The Coalition for the Life Sciences (CLS) stands in strong opposition to the policy announced by the Department of Health and Human Services (DHHS) that discontinues all federal funding of intramural research at the National Institutes of Health (NIH) that uses fetal tissue obtained through elective abortions.
In the announcement, DHHS also said it will cancel an existing HIV research contract with the University of California, San Francisco. This contract is a $2 million-a-year contract, continuously funded for 29 years, that uses human fetal tissue to develop cures for HIV.
“On its face, this announcement seems to affect just a small percentage of research using human fetal tissue, but it has much broader implications for scientific research and the advancement of treatments and cures,” said Lynn Marquis, Director of the CLS.
The policy directive also imposes new ethics reviews on federally funded extramural research that seeks to use fetal tissue. Fetal tissue research projects that are currently active under NIH support can continue according to HHS, but any researchers who want to renew those projects or apply for new grants involving fetal tissue would undergo review by an ethics advisory board.

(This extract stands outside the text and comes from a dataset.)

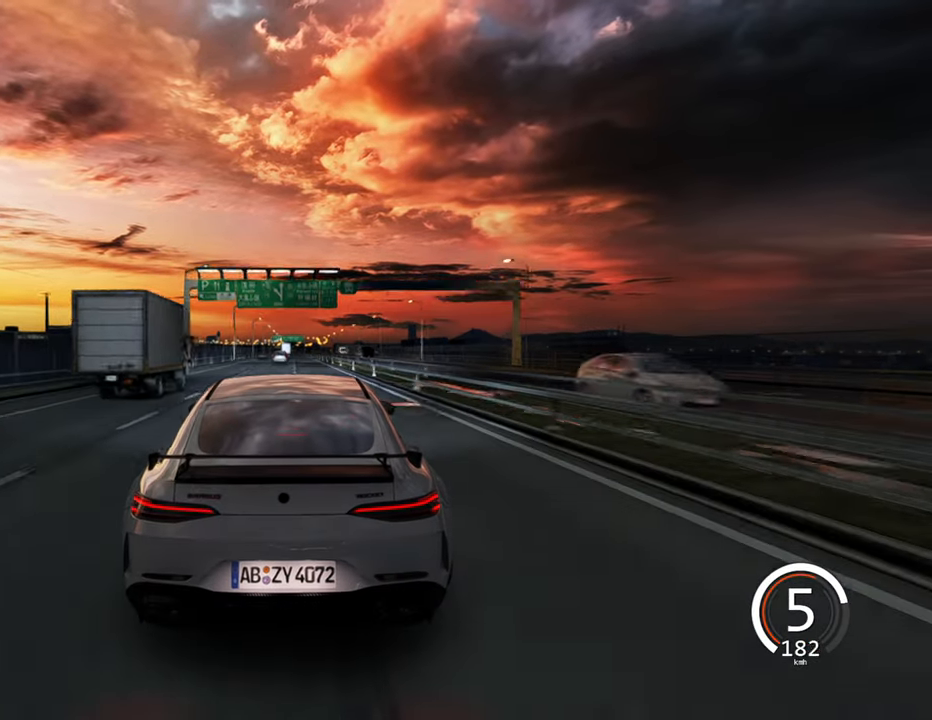
{"keys": ["w"], "events": []}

This decision completely overrides the advice of scientists who have shown that there’s no other way to tackle some health problems. “Fetal tissue remains the gold-standard resource that enables research into how human tissues develop and are impacted by disease. Putting roadblocks in the path of discovery only postpones the treatment and cures so many patients are waiting for,” stated Marquis.
If scientists are barred from using this tissue that is destined for discard, we lose or inhibit a crucial pathway for timely and significant progress in mitigating or eliminating devastating diseases, and improving the quality of life of many people in the future.
The CLS will work to reverse the Administration’s fetal tissue policy that impedes the ability of researchers to move forward with sound, responsible, and ethical science.